The paving work in question in this case was done under contract at so much per square yard, with nothing said as to the wider or narrower parts of the street. . Defendants would let the work stand as a whole for the purpose of ascertaining the cost per square yard, but would divide it into three parts for making payment. They do not show that the expense per square yard of paving a narrow street is the same as that of paving a wide street; or, that this work would not have cost more if instead of being let out as one it had been let out as three. So that, for all the court knows, the success, of defendants in this suit might have the effect of making the lot owners on the wider part of the street pay more for their paving than they would have had to pay if the narrower part of the street had not been included in the contract.

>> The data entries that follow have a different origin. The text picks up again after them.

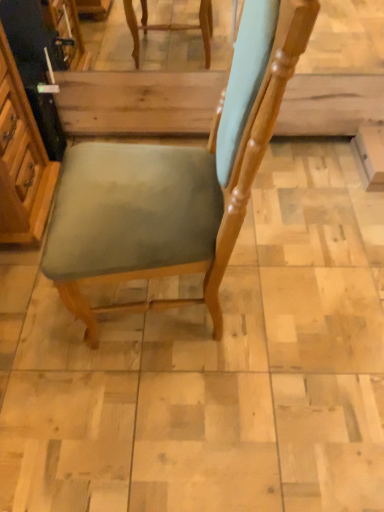
Based on the photo, what is the approximate height of matte green fabric chair at center?

matte green fabric chair at center is 3.38 feet tall.

What is the approximate width of matte green fabric chair at center?

matte green fabric chair at center is 56.90 centimeters wide.

What do you see at coordinates (175, 182) in the screenshot? Image resolution: width=384 pixels, height=512 pixels. I see `matte green fabric chair at center` at bounding box center [175, 182].

At what (x,y) coordinates should I click in order to perform the action: click on matte green fabric chair at center. Please return your answer as a coordinate pair (x, y). The image size is (384, 512). Looking at the image, I should click on (175, 182).

This screenshot has width=384, height=512. What are the coordinates of `matte green fabric chair at center` in the screenshot? It's located at (175, 182).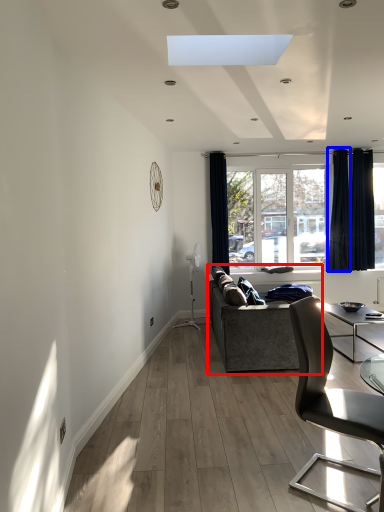
Question: Which object is further to the camera taking this photo, studio couch (highlighted by a red box) or curtain (highlighted by a blue box)?

Choices:
 (A) studio couch
 (B) curtain

Answer: (B)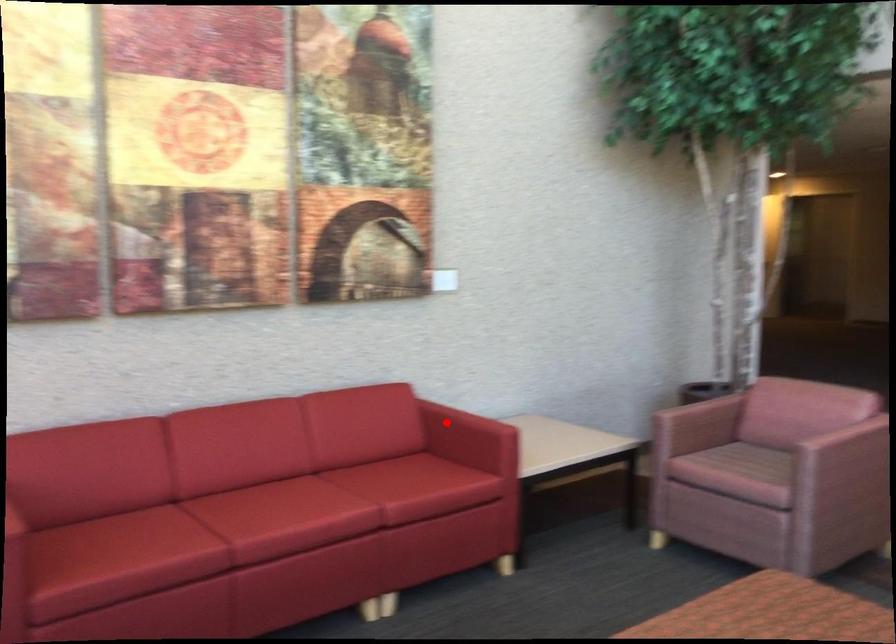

[9] The learned counsel for defendants say in their brief that the lot owners fronting on the narrower part of the street would never have signed the petition if they had known that the apportionment would be simply according to frontage. The answer is that no one can be allowed to plead ignorance of the law; and that, therefore, any one signing a petition to have work done under the provisions of that law, must be conclusively presumed to have known that the apportionment would be in accordance with the rule fixed in that law; i. e., that the cost of the work as a whole would be apportioned according to frontage.

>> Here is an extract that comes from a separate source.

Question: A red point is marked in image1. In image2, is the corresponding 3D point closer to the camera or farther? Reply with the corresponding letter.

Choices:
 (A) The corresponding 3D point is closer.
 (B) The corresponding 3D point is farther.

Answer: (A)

[10] Passing to another point, we find that this rule of apportionment does not afford a complete guide in the present case. The cost is required to be thus apportioned according to frontage only after the cost of the street intersections has been deducted from the total cost. By an intersection is meant the space occupied by two streets at the point where they cross each other. In this case part of the paving work was of the street which runs along the four sides of Courthouse square. Four streets go into this street, open into it, but do not cross it. *507And the question arises whether the spaces which would be occupied by these four streets if they were continued across this street constitute intersections. If they do, and the city is made to pay for them, the lot owners will be relieved to the extent of the frontage of the property on the other side of the street -opposite the heads of these abutting streets. We think a just mode of settlement is to divide this space between the two streets, so that one-half of it will be treated as constituting an intersection to be paid for by the city, and the other half as part of the street around the square, to be paid for by the lot owners.

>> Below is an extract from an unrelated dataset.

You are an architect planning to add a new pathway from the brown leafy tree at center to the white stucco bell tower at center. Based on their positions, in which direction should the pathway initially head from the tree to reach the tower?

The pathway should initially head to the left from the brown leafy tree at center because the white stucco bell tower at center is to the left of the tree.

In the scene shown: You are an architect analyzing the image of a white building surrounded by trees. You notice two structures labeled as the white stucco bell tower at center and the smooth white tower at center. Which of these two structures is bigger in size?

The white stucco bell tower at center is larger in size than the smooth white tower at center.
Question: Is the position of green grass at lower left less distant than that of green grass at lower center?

The conclusion which we thus reach on this point disturbs the figures by which the amount claimed of the defendants has been arrived at, and necessitates a recasting of them. As w;e do not feel called upon to do this expert work, we will remand the case for that purpose.

The judgment appealed from is therefore set aside, and the case is remanded for judgment to be in due course entered in accordance with the views herein expressed. The defendant to pay the costs of this suit.

O’NIELL, J., adheres to the original opinion rendered in this case.